Ma première sodomie : l’initiation travesti qui m’a fait basculer

Dans le vestiaire des ouvriers, à l’est de Paris, l’air sent la poussière et le métal rouillé. Mon cœur cogne comme un marteau. Je retire mes fringues de mec, tremblant. Devant Christine, si fine, si pâle, avec ses petits seins sous la thérapie. Elle me mate sans gêne. Je rougis, ma peau frissonne. J’enfile la jupe plissée, le chemisier blanc, chandail vert, socquettes longues. Comme une lycéenne d’Harry Potter. Mais en vrai, c’est pour me faire déflorer. Mes fesses vierges palpent déjà l’envie. J’ai la trique cachée, l’estomac noué. Et si ça fait mal ? Et si j’aime trop ?

On s’assoit au bord du lit. Caméra qui tourne. Elle improvise : « J’arrive pas à retenir la chimie ! » Sa voix douce m’hypnotise. Sa main sur ma cuisse nue. Chair de poule instantanée. « T’as jamais essayé avec une fille ? » Ses lèvres sur les miennes, parfum sucré, tendres. J’oublie tout. Ses doigts sous mon chandail massent ma poitrine plate. Je pelote ses seins minuscules, durs. Mon sexe pulse. Elle m’embrasse plus fort, langues qui dansent, salive chaude.

L’approche : l’hésitation avant la bascule

Coupure. À genoux entre ses cuisses. Je relève sa jupe. Culotte sexy tendue sur son dard raide. Odeur musquée, nouvelle, enivrante. Je libère son sexe long, fin, comme un champignon blanc. Langue sur le gland, goût salé. En bouche, entière. Elle agrippe ma tête, m’embroche. Testicules roses, doux sous mes lèvres. Je suce vorace, repense à Éric, aux regrets. Mais là, c’est réel.

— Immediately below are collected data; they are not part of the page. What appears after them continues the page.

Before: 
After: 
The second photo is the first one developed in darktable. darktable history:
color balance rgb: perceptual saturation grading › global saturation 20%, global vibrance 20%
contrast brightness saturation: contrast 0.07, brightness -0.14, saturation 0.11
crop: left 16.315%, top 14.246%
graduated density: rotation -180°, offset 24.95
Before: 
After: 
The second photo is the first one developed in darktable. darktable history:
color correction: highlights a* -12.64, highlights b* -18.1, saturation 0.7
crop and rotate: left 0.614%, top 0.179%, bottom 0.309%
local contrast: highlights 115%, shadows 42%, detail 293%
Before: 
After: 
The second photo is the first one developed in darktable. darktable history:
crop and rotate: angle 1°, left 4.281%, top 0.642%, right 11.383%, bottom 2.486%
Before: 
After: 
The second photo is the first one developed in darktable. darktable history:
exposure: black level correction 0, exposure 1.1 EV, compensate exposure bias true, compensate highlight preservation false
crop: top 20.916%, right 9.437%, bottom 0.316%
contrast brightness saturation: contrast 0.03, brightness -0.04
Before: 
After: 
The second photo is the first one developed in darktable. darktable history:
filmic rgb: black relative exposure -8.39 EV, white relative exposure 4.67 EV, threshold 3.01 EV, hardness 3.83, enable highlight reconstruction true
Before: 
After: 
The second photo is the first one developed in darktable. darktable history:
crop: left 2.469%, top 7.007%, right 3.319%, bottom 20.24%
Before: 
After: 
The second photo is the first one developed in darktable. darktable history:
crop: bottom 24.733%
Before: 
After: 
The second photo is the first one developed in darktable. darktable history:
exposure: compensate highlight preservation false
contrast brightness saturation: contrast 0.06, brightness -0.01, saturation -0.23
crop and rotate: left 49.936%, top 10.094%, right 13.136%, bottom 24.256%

69. Nue sur elle, tête-bêche. Son sexe en bouche, je pompe. Elle avale le mien, experte. Doigt dans mon cul, lubrifié, qui fouille. Chatouilles électriques. J’explose presque, fesses offertes, grosses et asiatiques. Bruits de succion, gémissements étouffés.

À quatre pattes. Mon trou palpite. Elle frotte sa queue sur ma raie, moite de sueur. Positionne. Entre, lent. Brûlure vive, puis plénitude. Plus vierge. Va-et-vient, profond. Elle agrippe mes hanches, claque fort. Chatouilles internes, vagues de feu. « T’aimes ça, salope ? » Je râle, chienne en rut. Yeux mi-clos, bouche ouverte, bave.

Je m’empale sur elle, dos tourné. Jambes écartées. Monte, descends, claques de fesses sur ses hanches. Mon sexe bondit. Pied absolu. Vitesse folle, sueur qui coule.

Final. Accroupie, bisou sur son gland. Éjac sur mon visage, chaud, visqueux. Laurent filme de près. « Parfait ! »

L’explosion : la découverte sauvage

Au bord du lit, essoufflée. « Ça t’a plu ? » « Beaucoup… » Rouge comme tomate. Elle me roule un patin, main sur mon oiseau. Pression, va-et-vient doux. J’explose en saccades, sperme partout.

Nuit chez eux. Vin qui tourne la tête. Douche, corps collés, tiges frottant. Sur le clic-clac, nue. Elle me branle, doigte. « Prends-moi ! » Elle pénètre, baisers fiévreux. Vrai amour. Puis je chevauche, elle cogne. Laurent mate. Je le suce, large, dur. Embrochée double. Jouissances en chaîne : sur son ventre, en moi, en bouche. Vidée, comblée.

Matin. Cuisine. Laurent en pyj. « Recommencer ? » Accroupie, je le pompe. Sur le clic-clac, ventre. Il entre lent. « Bourre-moi ! » Pilonnade sauvage. Christine en bouche. Puis elle me prend, Laurent l’encule. Chaîne de plaisir. Électrisée par ses tétons. Jouissances simultanées, anus débordant.

Studio. Hélène. Bureau. Suceuse dominée. Gorge profonde, toux. Pénétrée debout, branlée. Éjac faciale.

Route vers Amiens. Fesses en feu, changée. Secret gravé. Trouve la serviette, numéro du brun. Envie infinie.